═══ Data for this exercise ═══
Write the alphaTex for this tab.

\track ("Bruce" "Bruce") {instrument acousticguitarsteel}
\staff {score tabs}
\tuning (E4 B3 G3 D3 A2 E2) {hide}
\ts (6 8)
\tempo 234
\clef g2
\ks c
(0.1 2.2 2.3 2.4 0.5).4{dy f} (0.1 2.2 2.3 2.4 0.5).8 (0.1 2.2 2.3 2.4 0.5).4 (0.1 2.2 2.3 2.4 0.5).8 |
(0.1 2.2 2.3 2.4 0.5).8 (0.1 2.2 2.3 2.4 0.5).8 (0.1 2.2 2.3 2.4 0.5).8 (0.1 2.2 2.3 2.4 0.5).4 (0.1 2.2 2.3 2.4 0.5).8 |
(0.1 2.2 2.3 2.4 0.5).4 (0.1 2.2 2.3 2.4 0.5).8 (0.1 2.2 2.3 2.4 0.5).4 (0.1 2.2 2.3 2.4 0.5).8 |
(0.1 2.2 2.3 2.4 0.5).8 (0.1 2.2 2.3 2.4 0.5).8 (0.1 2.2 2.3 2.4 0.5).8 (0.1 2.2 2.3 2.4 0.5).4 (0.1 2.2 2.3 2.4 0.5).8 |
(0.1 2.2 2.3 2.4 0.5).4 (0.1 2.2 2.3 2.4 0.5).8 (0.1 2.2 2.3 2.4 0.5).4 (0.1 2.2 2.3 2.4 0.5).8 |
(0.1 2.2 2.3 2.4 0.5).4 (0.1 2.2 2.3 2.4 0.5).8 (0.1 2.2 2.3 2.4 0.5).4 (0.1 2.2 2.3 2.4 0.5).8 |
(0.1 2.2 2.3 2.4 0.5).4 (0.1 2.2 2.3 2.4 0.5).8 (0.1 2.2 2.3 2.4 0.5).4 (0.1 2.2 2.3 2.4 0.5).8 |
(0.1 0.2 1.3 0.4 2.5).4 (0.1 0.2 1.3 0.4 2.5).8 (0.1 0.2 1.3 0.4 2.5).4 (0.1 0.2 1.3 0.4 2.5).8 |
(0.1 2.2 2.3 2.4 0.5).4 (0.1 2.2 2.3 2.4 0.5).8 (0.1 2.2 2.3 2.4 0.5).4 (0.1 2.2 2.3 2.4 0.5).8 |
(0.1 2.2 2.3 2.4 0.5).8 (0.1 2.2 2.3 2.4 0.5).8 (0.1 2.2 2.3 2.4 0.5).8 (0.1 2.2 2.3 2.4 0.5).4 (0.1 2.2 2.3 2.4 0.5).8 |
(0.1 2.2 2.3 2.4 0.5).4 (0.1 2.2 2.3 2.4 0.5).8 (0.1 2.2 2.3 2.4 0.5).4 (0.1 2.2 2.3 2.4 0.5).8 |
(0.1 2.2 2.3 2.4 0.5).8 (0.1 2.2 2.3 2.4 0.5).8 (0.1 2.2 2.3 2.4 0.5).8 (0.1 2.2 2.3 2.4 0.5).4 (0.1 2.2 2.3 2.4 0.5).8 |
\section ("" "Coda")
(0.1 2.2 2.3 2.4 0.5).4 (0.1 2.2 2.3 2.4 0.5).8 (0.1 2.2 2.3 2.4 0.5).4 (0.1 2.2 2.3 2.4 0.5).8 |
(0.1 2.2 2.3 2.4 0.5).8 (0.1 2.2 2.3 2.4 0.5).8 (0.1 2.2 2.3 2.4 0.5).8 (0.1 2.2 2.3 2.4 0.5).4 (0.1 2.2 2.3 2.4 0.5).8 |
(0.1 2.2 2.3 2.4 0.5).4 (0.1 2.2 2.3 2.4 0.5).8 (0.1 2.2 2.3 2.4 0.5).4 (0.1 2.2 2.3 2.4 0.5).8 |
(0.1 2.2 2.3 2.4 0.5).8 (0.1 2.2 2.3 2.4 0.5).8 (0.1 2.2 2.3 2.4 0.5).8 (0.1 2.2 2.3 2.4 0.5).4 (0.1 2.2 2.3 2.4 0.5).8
═══
- [Exercise prompt] Count the lines in the material above that contain the string "instrument", treating uppercase and lowercase as different. Reply with the number only.

- [Solution] 1